The Court held that the plaintiff residents in the area of South Carolina's North Tyger River had standing to sue an industrial polluter, against whom various deterrent civil penalties were being pursued. Standing was properly based on the fact that the residents alleged that they would have used the river for recreational purposes, but could not because of the pollution.

The defendant polluter also claimed that the case was moot because it had ceased polluting, and had closed the factory responsible for the pollution complained of. The Court noted that the polluter still retained its license to operate such a factory, and could reopen similar operations elsewhere if not deterred by the fine sought. Therefore, the case was held not to be moot.

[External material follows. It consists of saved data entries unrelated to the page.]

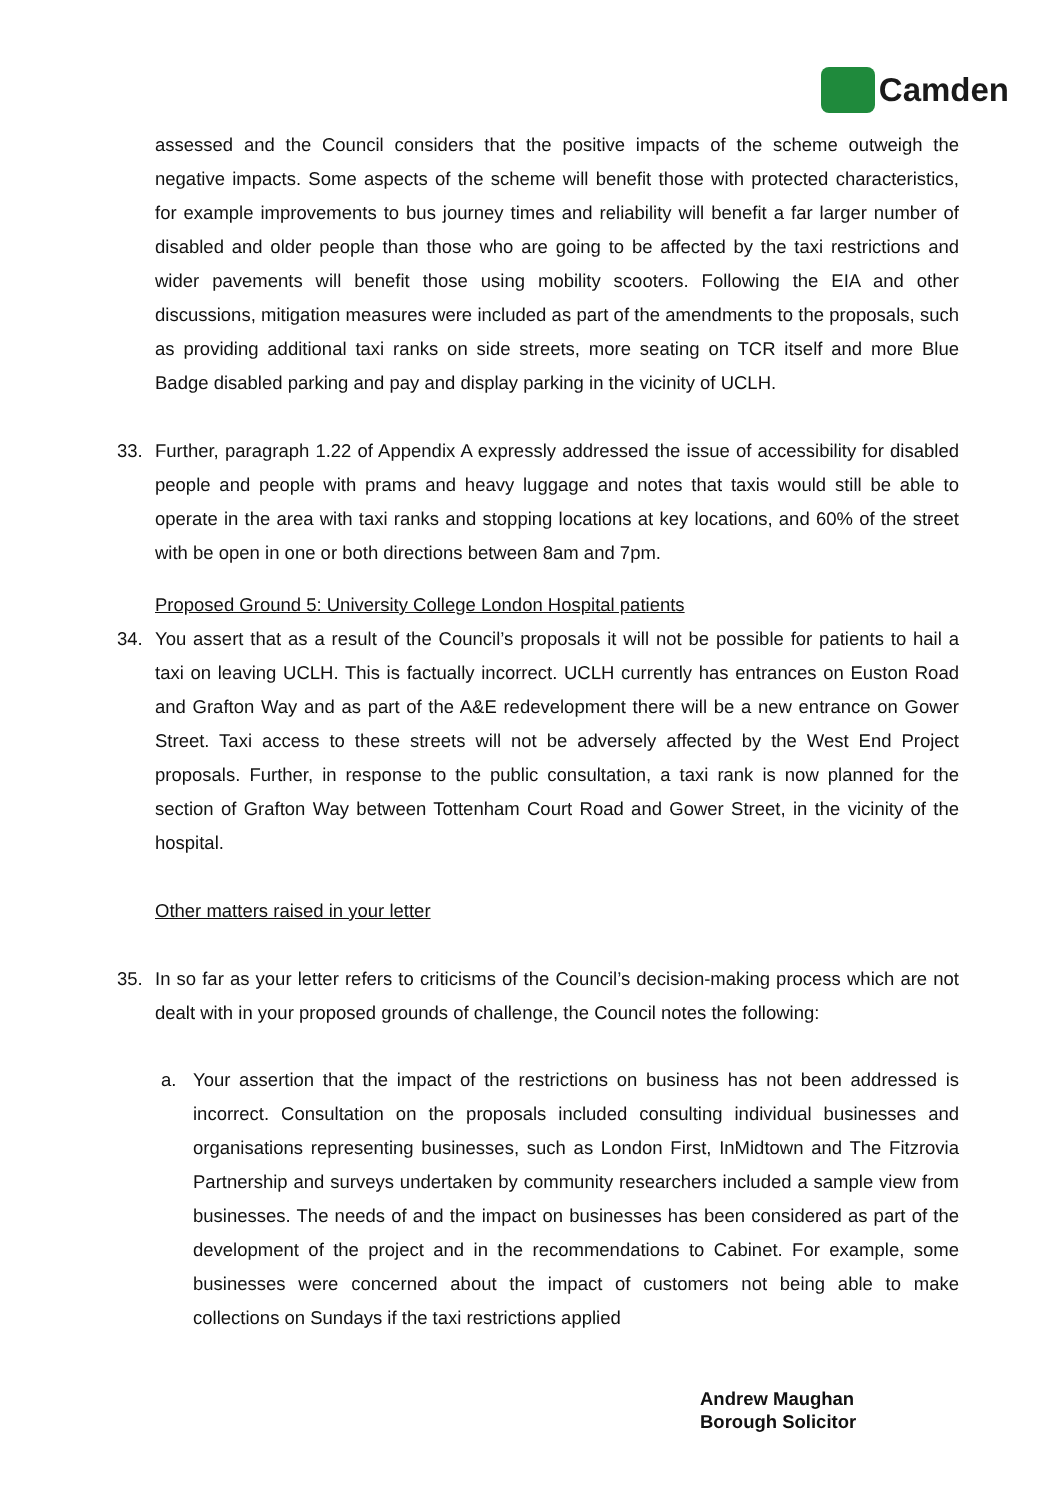Camden
assessed and the Council considers that the positive impacts of the scheme outweigh the negative impacts. Some aspects of the scheme will benefit those with protected characteristics, for example improvements to bus journey times and reliability will benefit a far larger number of disabled and older people than those who are going to be affected by the taxi restrictions and wider pavements will benefit those using mobility scooters. Following the EIA and other discussions, mitigation measures were included as part of the amendments to the proposals, such as providing additional taxi ranks on side streets, more seating on TCR itself and more Blue Badge disabled parking and pay and display parking in the vicinity of UCLH.
33. Further, paragraph 1.22 of Appendix A expressly addressed the issue of accessibility for disabled people and people with prams and heavy luggage and notes that taxis would still be able to operate in the area with taxi ranks and stopping locations at key locations, and 60% of the street with be open in one or both directions between 8am and 7pm.
Proposed Ground 5: University College London Hospital patients
34. You assert that as a result of the Council’s proposals it will not be possible for patients to hail a taxi on leaving UCLH. This is factually incorrect. UCLH currently has entrances on Euston Road and Grafton Way and as part of the A&E redevelopment there will be a new entrance on Gower Street. Taxi access to these streets will not be adversely affected by the West End Project proposals. Further, in response to the public consultation, a taxi rank is now planned for the section of Grafton Way between Tottenham Court Road and Gower Street, in the vicinity of the hospital.
Other matters raised in your letter
35. In so far as your letter refers to criticisms of the Council’s decision-making process which are not dealt with in your proposed grounds of challenge, the Council notes the following:
a. Your assertion that the impact of the restrictions on business has not been addressed is incorrect. Consultation on the proposals included consulting individual businesses and organisations representing businesses, such as London First, InMidtown and The Fitzrovia Partnership and surveys undertaken by community researchers included a sample view from businesses. The needs of and the impact on businesses has been considered as part of the development of the project and in the recommendations to Cabinet. For example, some businesses were concerned about the impact of customers not being able to make collections on Sundays if the taxi restrictions applied
Andrew Maughan
Borough Solicitor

The Supreme Court's majority in Friends ruled that plaintiffs did not need to prove an actual (particular) harm to residents. Writing for the majority, Ruth Bader Ginsburg held that injury to the plaintiff came from lessening the "aesthetic and recreational values of the area" for residents and users of the river because of their knowledge of Laidlaw's repeated violations of its clean water permit.

In addition, the case held that a civil penalty could be enforced against an entity even though the interests protected were private. The court agreed with Congress in holding that civil penalties in the Clean Water Act cases "do more than promote immediate compliance by limiting the defendant's economic incentive to delay its attainment of permit limits; they also deter future violations."

The 7–2 decision was written by Justice Ginsburg, and joined by Justices Rehnquist, Stevens, O'Connor, Kennedy, Souter, and Breyer. Stevens and Kennedy each filed a concurring opinion. Justice Scalia wrote a dissenting opinion, which was joined by Justice Thomas.